Lodging at an inn gives you the chance to feed your team and equip them with new costumes and weapons. Relationships can be forged or broken, and the outcome has tangible ramifications on combat. Team members with a strong connection will assist each other in battle, but those without will sulk and refuse to engage. These short episodes of love, affection, envy, and anger give life to the rote structure and compensate for the increasing tedium of combat.
Aside from a late-game deviation, the game adheres rigidly to a strict formula of relationship-building, travelling, and combat. There’s no overworld to explore, just a Super Mario World-like map of branching paths that become increasingly peppered with quests.

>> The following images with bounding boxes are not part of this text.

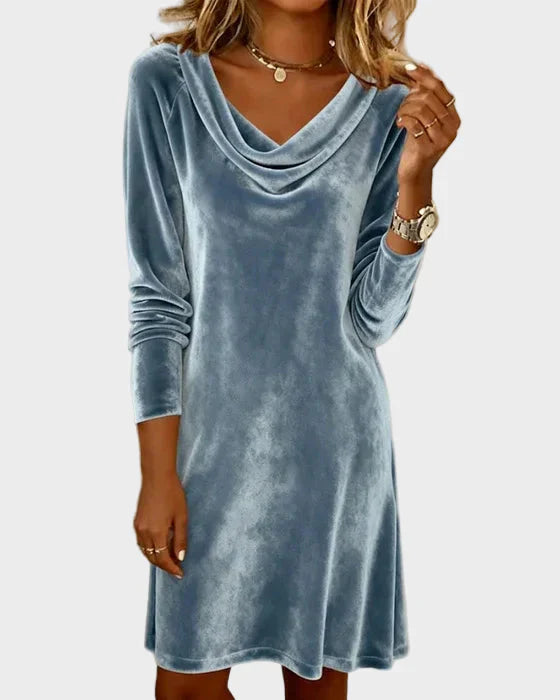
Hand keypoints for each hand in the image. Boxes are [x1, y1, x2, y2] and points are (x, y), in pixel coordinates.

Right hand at [134, 472, 187, 578]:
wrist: (157, 477)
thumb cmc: (172, 494)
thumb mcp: (181, 517)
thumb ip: (180, 539)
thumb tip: (180, 557)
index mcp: (157, 532)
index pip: (163, 559)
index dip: (172, 568)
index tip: (180, 574)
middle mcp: (144, 532)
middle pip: (152, 557)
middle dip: (164, 565)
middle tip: (177, 567)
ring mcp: (138, 527)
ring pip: (145, 551)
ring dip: (156, 558)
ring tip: (170, 559)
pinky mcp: (136, 522)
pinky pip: (141, 543)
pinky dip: (149, 549)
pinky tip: (159, 547)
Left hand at [395, 62, 460, 183]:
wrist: (415, 171)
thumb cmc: (418, 143)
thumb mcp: (424, 118)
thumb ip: (425, 97)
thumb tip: (419, 68)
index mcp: (454, 117)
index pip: (440, 88)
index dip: (424, 76)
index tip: (409, 68)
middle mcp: (452, 127)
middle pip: (429, 97)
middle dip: (410, 97)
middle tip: (402, 107)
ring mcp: (442, 139)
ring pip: (421, 109)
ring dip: (405, 109)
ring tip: (401, 116)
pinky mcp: (429, 149)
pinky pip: (414, 124)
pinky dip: (404, 120)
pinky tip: (400, 124)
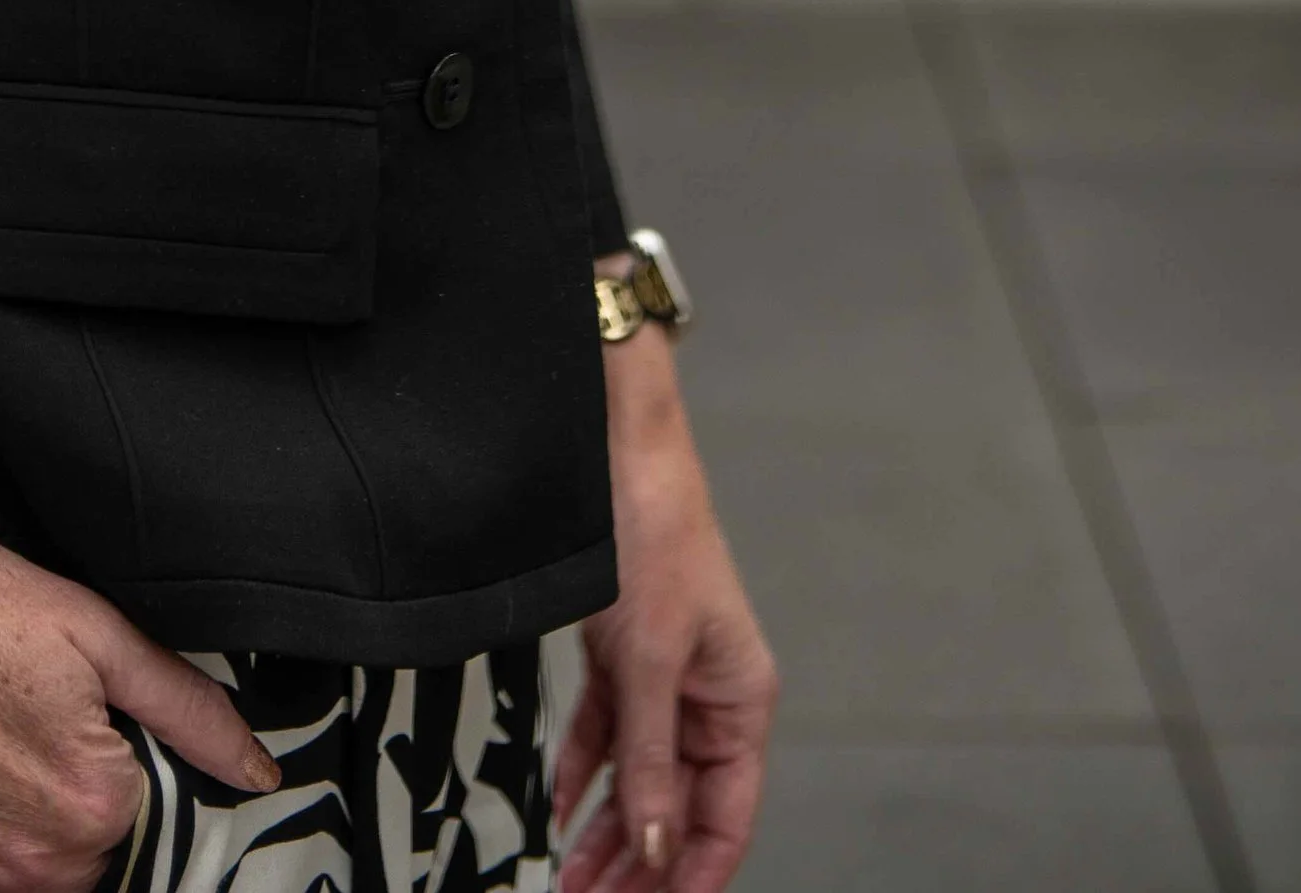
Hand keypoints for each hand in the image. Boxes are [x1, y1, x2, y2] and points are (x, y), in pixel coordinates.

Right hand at [0, 347, 273, 892]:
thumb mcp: (91, 629)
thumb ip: (187, 710)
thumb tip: (257, 772)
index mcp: (90, 809)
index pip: (140, 813)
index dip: (110, 756)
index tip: (66, 713)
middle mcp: (27, 873)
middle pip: (82, 860)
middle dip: (62, 801)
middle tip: (10, 723)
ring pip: (19, 883)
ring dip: (10, 836)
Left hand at [555, 309, 775, 892]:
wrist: (612, 450)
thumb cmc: (652, 532)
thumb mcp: (649, 659)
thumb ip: (648, 758)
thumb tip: (656, 844)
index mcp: (740, 699)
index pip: (727, 817)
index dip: (694, 874)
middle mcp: (709, 696)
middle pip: (679, 806)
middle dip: (641, 863)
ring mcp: (665, 676)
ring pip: (639, 777)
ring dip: (606, 830)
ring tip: (570, 880)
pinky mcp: (625, 655)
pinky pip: (608, 733)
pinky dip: (584, 772)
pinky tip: (560, 808)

Complexity is gradually introduced to the game’s combat system, but the Auto-Battle option is all too tempting to use, and evidence that the game’s primary focus is elsewhere. It’s the combination of first-class writing and recognisable faces that just about keeps the game interesting across its 25-hour runtime. The addition of a horse is also pretty cool, I’ll admit.
Despite the HD upgrade, Miitopia loses some of its visual splendour on Switch. The vintage illustration graphical approach of the original version was one of the last triumphs for the stereoscopic screen of the Nintendo 3DS. The characters and environments are now sharper, but their basic construction is all the more evident. However, it’s still a colourful and appealing adventure that blends 1950s-style minimalism with 1960s psychedelia.
There’s a lot of game here – too much, perhaps – so I’d recommend starting with the free demo available from the Nintendo eShop. It’s generous in length and features just enough content to provide a feel for the complete experience.
Although Miitopia‘s handheld roots are all-too clear, this is a welcome re-release for an overlooked game. Miitopia is an enjoyable, if under-developed, RPG. If it’s a success, I hope it opens the door for Nintendo to revisit the much more anarchic and compelling Tomodachi Life.
Platform: Nintendo Switch
Release Date: Out now
Miitopia oozes wit and charm, but its core gameplay systems are simple and often repetitive. However, with the right cast of characters, the writing shines through to make it an adventure worth taking.